◆ **Given exercise 1**
Copy out the labeled box entries from the line containing "Rendered at 1654 by 931 pixels." to the line containing "title Implementing Naive". Leave every line unchanged.

◆ **Extract to read**
↓↓↓

Handicapping is the process of determining which horse has the best chance to win a race. It is a test of your creative intelligence, not systematic computation. To do this, you’ll need the Daily Racing Form, which you can buy upon entering the track.
Beyer numbers often serve as a starting point in the handicapping process. They are the bold numbers found in the middle of each DRF, indicating the horse's past performances. Handicappers often use the horse with the highest last-race Beyer as their focus and eliminate horses that have never run a figure close to this horse's figure. There are two numbers: pace and speed.
Pace projections. By scanning the past performances, handicappers try to estimate the pace of the current race and determine which horse will benefit most from it. The first bold-face number, pace, shows whether the horse likes to be on the early lead or not.
Speed projections. This is not the same as pace. Speed (the 2nd bold-faced number) shows the horse’s ability to pass other less-speedy horses as they near the finish line. Speed does not equal consistency (which pace can).
Look at that race’s distance. Distance is one of the biggest factors when it comes to betting. If you’re looking at a horse that tires out around six furlongs and you’re at the Belmont Stakes where it’s a whopping twelve furlongs, you probably don’t want to bet that horse. How has your horse run in other races of this similar length?
Distance, pace, and speed are very powerful in tandem. Looking at how your horse runs (and, as importantly, how she finishes) in different distances will clue you in to how she’ll perform in races of different lengths.
Take into account the track and the weather. This is called “track bias”: no single factor in handicapping can change the complexion of a race like a track bias. If wise bettors detect any kind of bias in the racing surface, they incorporate it into their decision-making. What is track bias? Every horse has their preferred surface, whether it’s turf or dirt. You want to know how your horse will perform on whatever your track is.
Handicappers must ask themselves questions about each horse. Is her last race a true representation of her ability? Is she likely to improve or regress on race day? Which horses raced against a bias last out and can be expected to offer a peak performance today? Horses, just like humans, are never 100% consistent.
One thing to consider is the size of the purse and where the horse is coming from. If the size of the purse is large, this is one classy horse – she’ll probably be pretty consistent (she didn’t get to the big leagues for nothing). And if she got flown in from somewhere, her owners paid a pretty penny to get her there, so they’ll probably break out all the stops to see her win.
Bet with friends. There's such a thing as a "parlay bet" and it can make betting on the horses even more fun. If you're with a group, get everyone to chip in, say, $5. Then, each person picks 1 horse to show on a certain race. Place the first bet, and then if you win, place the next bet including the winnings. If you hit a streak, that $5 can add up very quickly.
Make sure the winnings (and the losses) get split evenly. Have everyone agree to a basic set of guidelines before participating in any betting. Some people may argue that they won while others lost – establish protocol before this happens.

↑↑↑

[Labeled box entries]
↓↓↓

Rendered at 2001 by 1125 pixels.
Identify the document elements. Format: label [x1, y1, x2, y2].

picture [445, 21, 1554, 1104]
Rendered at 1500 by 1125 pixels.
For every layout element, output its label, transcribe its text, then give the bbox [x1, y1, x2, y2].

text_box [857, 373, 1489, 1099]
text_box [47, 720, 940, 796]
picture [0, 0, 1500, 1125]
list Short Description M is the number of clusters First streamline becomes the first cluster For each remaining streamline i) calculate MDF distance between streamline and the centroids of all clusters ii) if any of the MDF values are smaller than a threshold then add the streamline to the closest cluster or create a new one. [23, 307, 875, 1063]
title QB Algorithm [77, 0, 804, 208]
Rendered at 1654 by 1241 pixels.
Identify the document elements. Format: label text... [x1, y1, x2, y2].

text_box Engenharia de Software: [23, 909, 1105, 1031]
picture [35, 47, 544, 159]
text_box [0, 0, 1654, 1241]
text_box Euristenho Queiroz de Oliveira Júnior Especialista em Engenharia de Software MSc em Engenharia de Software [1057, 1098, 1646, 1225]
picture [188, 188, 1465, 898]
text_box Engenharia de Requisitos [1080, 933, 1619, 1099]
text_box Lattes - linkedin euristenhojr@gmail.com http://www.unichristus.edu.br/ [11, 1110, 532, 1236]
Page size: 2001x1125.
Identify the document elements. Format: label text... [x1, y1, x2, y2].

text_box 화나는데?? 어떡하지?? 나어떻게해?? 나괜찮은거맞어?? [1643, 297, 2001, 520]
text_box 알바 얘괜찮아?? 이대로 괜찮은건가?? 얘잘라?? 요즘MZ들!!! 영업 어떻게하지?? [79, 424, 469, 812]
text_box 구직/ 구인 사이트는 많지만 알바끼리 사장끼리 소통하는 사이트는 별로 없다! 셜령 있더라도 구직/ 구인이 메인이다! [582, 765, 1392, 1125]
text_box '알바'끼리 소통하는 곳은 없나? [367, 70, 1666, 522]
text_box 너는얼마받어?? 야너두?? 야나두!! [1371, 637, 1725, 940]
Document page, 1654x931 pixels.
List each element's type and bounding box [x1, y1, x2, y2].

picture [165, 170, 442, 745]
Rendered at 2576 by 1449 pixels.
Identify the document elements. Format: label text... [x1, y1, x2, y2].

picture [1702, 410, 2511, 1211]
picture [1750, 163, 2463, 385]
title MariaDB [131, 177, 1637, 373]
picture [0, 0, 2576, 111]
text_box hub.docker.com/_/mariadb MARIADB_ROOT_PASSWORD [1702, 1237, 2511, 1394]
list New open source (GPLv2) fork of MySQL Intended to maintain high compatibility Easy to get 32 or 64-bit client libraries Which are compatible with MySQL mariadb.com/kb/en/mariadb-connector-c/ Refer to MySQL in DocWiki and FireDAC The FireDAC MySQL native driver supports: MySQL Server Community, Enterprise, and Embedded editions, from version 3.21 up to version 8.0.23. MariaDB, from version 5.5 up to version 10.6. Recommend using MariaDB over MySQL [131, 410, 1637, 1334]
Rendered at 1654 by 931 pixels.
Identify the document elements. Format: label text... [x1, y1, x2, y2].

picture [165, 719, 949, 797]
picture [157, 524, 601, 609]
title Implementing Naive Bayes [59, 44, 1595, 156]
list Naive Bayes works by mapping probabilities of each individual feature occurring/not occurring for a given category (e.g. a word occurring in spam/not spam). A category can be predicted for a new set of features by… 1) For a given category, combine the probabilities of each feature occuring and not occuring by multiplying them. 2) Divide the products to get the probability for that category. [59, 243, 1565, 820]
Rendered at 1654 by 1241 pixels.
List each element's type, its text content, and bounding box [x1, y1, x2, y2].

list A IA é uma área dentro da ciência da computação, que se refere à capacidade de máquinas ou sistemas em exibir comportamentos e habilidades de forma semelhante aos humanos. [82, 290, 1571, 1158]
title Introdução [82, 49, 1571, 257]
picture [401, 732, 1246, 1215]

↑↑↑

◆ **Given exercise 2**
Reproduce the handicapping text from "Take into account" to "your track is.", putting "ground" in place of "surface".

◆ **Expected answer 1**
Rendered at 1654 by 931 pixels.
Identify the document elements. Format: label text... [x1, y1, x2, y2].

picture [165, 719, 949, 797]
picture [157, 524, 601, 609]
title Implementing Naive Bayes [59, 44, 1595, 156]

◆ **Expected answer 2**
Take into account the track and the weather. This is called “track bias”: no single factor in handicapping can change the complexion of a race like a track bias. If wise bettors detect any kind of bias in the racing ground, they incorporate it into their decision-making. What is track bias? Every horse has their preferred ground, whether it’s turf or dirt. You want to know how your horse will perform on whatever your track is.